In Colorado River Basin, Groundwater Is Disappearing Much Faster than Lake Mead [View all]

In Colorado River Basin, Groundwater Is Disappearing Much Faster than Lake Mead

The mineral-stained canyon walls and the plunging water levels at Lake Mead, the nation’s largest reservoir, are the most visible signs of the driest 14-year period in the Colorado River Basin’s historical record.

But the receding shorelines at the Basin’s major reservoirs — including Lake Mead, which fell to a record-low level this month, and Lake Powell, the second largest reservoir on the Colorado, 290 kilometers (180 miles) upstream from Mead — are an insignificant hydrological change compared to the monumental disruption taking place underground.

▸ Problem A
In the passage on Colorado River Basin groundwater, how far upstream from Lake Mead is Lake Powell?
▸ Problem B
Using the passage on Colorado River Basin groundwater, tell whether each statement agrees with it: (i) Lake Mead is the largest reservoir in the nation. (ii) Lake Powell is the largest reservoir on the Colorado. (iii) The falling reservoir shorelines are described as a greater hydrological change than what is happening underground.
▸ Problem C
Pick up the passage on Colorado River Basin groundwater after its final sentence and carry it forward.

▸ Information given

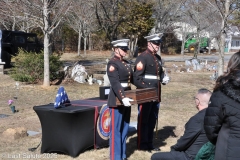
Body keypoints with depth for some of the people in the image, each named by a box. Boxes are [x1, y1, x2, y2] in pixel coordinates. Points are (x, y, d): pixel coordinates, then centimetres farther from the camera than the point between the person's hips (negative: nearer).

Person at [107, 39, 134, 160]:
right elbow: (115, 83, -22)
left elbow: (132, 79, 17)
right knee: (116, 129, -1)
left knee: (124, 128, 14)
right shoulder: (112, 63, -12)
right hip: (117, 100, -8)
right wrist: (122, 98, -32)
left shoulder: (126, 63, 13)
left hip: (126, 99, 9)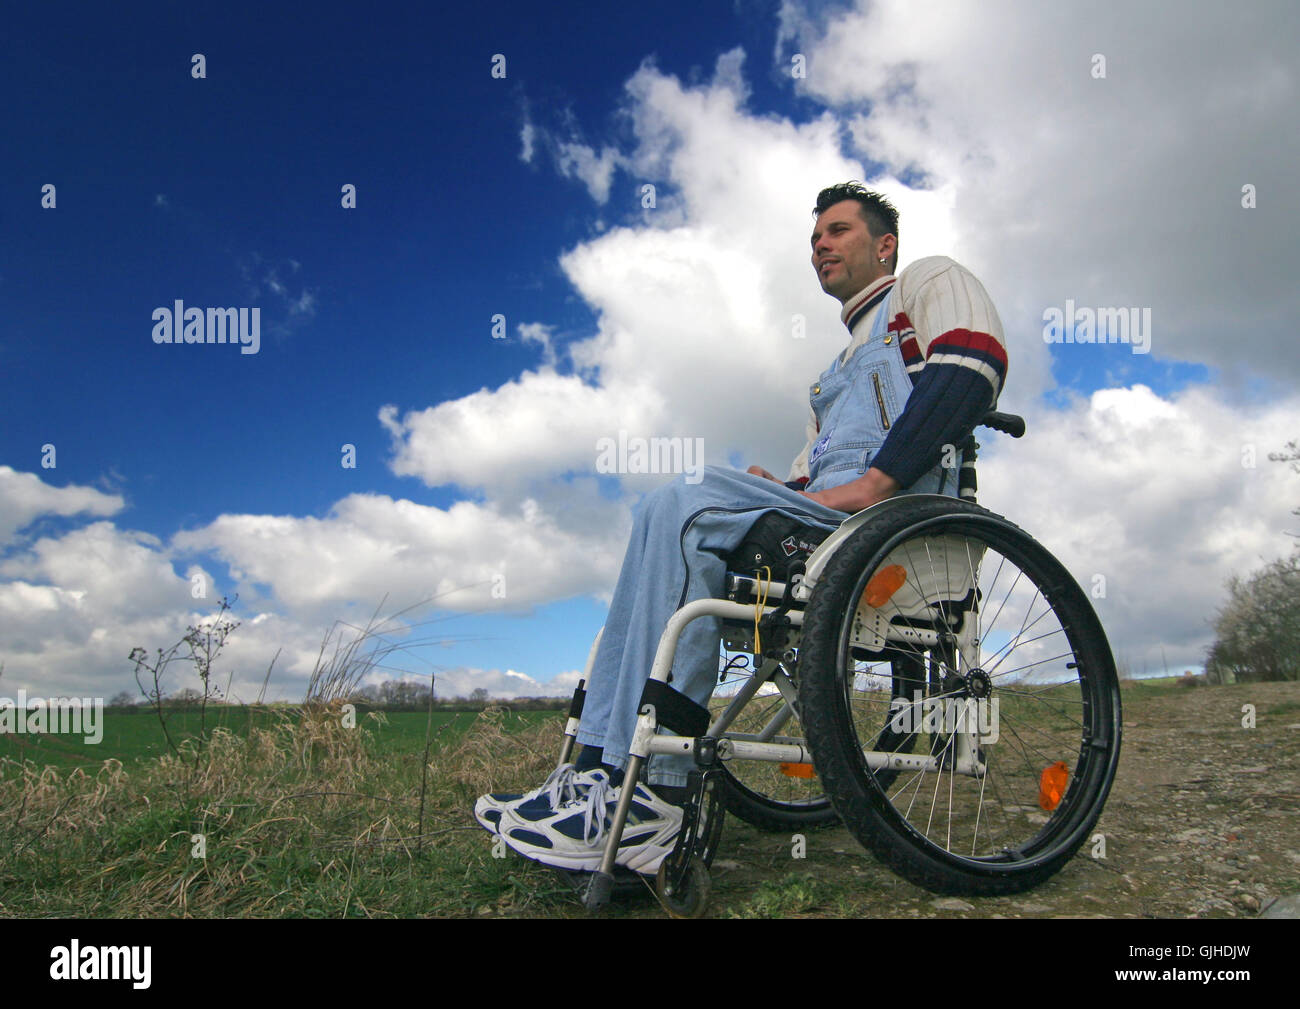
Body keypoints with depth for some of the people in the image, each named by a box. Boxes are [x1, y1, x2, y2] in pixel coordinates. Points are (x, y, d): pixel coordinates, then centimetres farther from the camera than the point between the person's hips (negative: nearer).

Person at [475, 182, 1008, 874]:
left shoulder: (930, 279, 15)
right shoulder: (843, 364, 39)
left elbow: (972, 366, -8)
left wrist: (875, 480, -18)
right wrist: (783, 490, 5)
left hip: (893, 508, -8)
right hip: (822, 510, 8)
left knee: (684, 510, -26)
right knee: (670, 513, -10)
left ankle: (649, 800, -29)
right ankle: (599, 767, -18)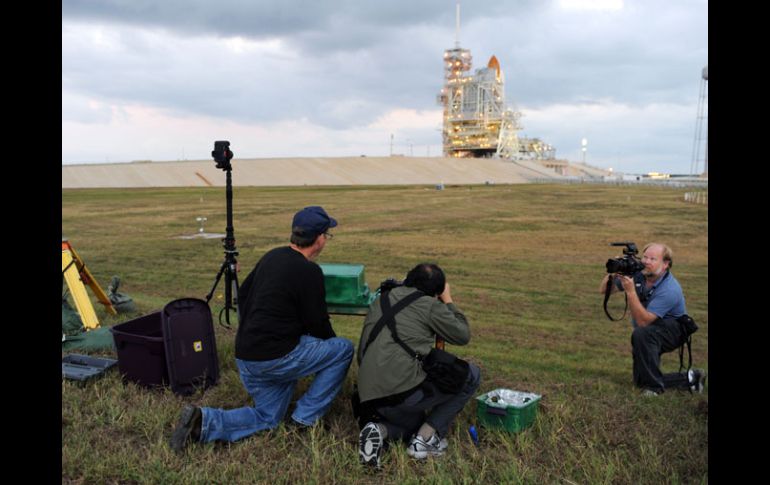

▸ Task response A
290 kilometers (180 miles)

▸ Task response B
(i) Yes: "Lake Mead, the nation’s largest reservoir"
(ii) No: "Lake Powell, the second largest reservoir on the Colorado"
(iii) No: "are an insignificant hydrological change compared to the monumental disruption taking place underground"

▸ Task response C
Satellite data show that in the last nine years, as a powerful drought held fast and river flows plummeted, the majority of the freshwater losses in the Basin — nearly 80 percent — came from water pumped out of aquifers.

The decrease in groundwater reserves is a volume of water equivalent to one and a half times the amount held in a full Lake Mead, according to a study published today in the journal Geophysical Research Letters.

“We didn’t think it would be this bad,” said Stephanie Castle, a researcher at the University of California, Irvine, and the study’s lead author. “Basin-wide groundwater losses are not well documented. The number was shocking.”